Michal Lev-RamBy Michal Lev-RamSpecial Correspondent
Michal Lev-RamSpecial Correspondent

Michal Lev-Ram is a special correspondent covering the technology and entertainment sectors for Fortune, writing analysis and longform reporting.

Kathryn Minshew
Courtesy of Kathryn Minshew

For a long time, Kathryn Minshew wondered whether a particular position, company, or career would be the right fit for her. “I grew up thinking I wanted to work for the U.S. State Department or the CIA,” says Minshew, who studied political science and international relations. “But I realized while working at the U.S. embassy in Cyprus in 2007 that the idea I had didn’t match the reality.”

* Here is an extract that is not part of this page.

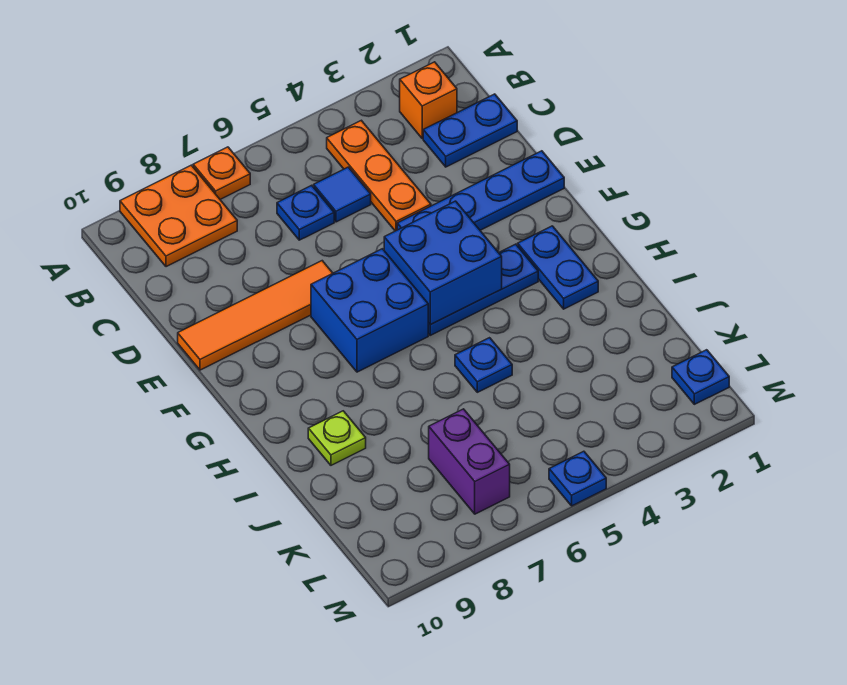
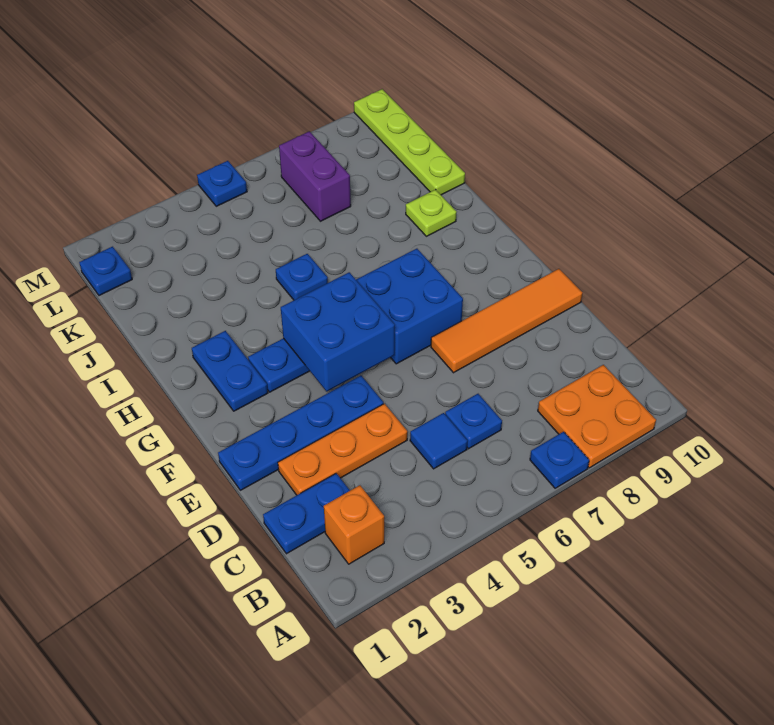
orange plate A7 level 1 -> blue plate A7 level 1
orange plate B4:D4 level 1 -> orange plate D2:D4 level 1
none -> lime plate J10:M10 level 1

Minshew, who has also lived in France and Switzerland, pursued several other career paths, including working at consulting giant McKinsey & Co. and a stint at the Clinton Health Access Initiative in Kigali, Rwanda. Neither proved to be quite the right fit either, and she still wasn’t sure about a career path. She also didn’t know of any tools for helping her figure out which of these jobs were actually a good match for her. And then it dawned on her: “I started dreaming about a place where I could see inside companies, understand the work environment and company culture, get great career advice, and ultimately find a job where I could thrive long term.”

Minshew put together a small team and started building The Muse, which today serves as a career-matching platform that lets prospective employees explore not just job descriptions but provides them details about the people, perks, and values of a particular workplace.

The early days were hard—Minshew says a lot of investors she pitched didn’t seem to understand why this kind of product was even necessary. But she persevered, growing the company to where it’s now used by 70 million people annually. Today, her biggest challenge is managing that growth. Last fall, The Muse acquired an online career community for women called Fairygodboss, and Minshew found herself integrating two teams, two cultures, and two products.

“We took an approach of ‘let the best idea or process win,’ which sometimes meant we went with a Muse way of doing things and sometimes meant we went with a Fairygodboss way of doing things,” says Minshew.

One thing is clear: Minshew eventually found the right fit for her—becoming an entrepreneur.